Duda Mendonça, o publicitário responsável pela campanha do presidente Lula disse, logo depois de preso numa rinha de galos, que não estava fazendo ''nada de errado''. Afinal, todo mundo sabia do seu hobby. E, portanto, para ele parecia secundário o fato de estar fazendo algo proibido pelo então presidente Jânio Quadros em 1961. Mas o inaceitável, e aí está a gravidade, é que o referido marqueteiro pela segura influência que ganhou sobre o governo, se dê ao desplante de, flagrado no crime, telefonar para o ministro da Justiça. Qual sua intenção com a carteirada? Livrar-se do vexame do camburão, através de ''ordem superior''? Ou provar que tem influência o suficiente para desmobilizar ação da Polícia Federal?

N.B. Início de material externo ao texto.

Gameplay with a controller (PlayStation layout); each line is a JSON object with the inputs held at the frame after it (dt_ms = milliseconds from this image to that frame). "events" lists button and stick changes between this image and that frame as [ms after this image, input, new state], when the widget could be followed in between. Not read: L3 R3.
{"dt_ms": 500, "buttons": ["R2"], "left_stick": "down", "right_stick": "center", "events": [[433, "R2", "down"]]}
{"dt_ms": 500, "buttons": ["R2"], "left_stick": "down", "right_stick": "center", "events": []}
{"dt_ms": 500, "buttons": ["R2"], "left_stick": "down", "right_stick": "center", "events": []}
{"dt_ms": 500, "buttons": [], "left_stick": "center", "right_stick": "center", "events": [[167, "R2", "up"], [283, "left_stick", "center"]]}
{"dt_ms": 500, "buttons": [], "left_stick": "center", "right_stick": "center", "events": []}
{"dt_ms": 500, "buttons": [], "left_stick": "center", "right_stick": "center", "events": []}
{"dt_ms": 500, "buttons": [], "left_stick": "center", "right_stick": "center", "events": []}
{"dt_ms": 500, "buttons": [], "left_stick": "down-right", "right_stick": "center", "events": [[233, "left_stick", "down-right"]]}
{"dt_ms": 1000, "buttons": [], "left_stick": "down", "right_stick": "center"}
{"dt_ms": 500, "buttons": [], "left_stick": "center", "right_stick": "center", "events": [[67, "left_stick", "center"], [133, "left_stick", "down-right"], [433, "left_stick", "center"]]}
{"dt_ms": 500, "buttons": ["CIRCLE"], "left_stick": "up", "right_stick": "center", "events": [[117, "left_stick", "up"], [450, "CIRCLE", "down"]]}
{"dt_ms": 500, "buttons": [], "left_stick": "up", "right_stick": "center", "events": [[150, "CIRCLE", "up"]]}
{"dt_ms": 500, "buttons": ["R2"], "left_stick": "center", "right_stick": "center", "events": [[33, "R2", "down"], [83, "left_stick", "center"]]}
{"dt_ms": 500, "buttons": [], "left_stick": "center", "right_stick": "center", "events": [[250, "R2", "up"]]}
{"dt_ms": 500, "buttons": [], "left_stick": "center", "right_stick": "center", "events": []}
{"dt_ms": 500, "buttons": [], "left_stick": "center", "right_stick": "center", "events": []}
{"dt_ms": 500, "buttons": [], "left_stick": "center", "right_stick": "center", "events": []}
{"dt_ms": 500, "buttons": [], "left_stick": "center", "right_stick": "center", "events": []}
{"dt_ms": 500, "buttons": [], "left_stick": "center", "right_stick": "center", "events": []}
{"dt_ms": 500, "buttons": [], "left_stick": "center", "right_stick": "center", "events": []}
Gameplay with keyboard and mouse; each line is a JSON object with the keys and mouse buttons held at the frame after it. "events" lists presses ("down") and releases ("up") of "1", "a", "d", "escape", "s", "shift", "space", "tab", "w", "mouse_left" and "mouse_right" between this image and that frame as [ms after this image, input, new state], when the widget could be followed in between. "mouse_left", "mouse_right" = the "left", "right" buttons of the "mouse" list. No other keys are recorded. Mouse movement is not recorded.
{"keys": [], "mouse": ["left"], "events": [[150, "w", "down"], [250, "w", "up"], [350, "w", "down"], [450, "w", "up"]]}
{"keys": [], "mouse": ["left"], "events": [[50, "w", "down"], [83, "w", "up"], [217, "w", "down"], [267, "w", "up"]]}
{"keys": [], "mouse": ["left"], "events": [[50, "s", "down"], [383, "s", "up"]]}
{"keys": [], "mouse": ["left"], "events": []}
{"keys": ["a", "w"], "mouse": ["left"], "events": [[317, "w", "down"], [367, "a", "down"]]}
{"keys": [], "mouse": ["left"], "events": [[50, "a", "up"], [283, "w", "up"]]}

O conceito do ''nada de errado'' nos remete ao que o antropólogo Roberto da Matta, definiu como sendo o ''jeitinho brasileiro'' onde a lei não é feita para todos, principalmente quando prevalece o velho chavão: ''Você sabe com quem está falando?'' É de notar que é no trânsito, ambiente no qual fica bem caracterizado a concepção de que ''tudo é normal'' desde que seja conveniente para o motorista infrator. As regras existem para os outros, os trouxas, os otários que não têm o poder de dar uma carteirada. Na política o conceito de normalidade e de que não há ''nada de errado'' mostrou uma preocupante situação: políticos eleitos que respondem a processos ou têm estreitas ligações com o mundo delinquente. Isso não impede que sejam cada vez mais bem-acolhidos pelos colegas e tenham o seu know-how muitas vezes aproveitado para ajudar nas alianças e acordos de loteamento do poder que consagram a governabilidade.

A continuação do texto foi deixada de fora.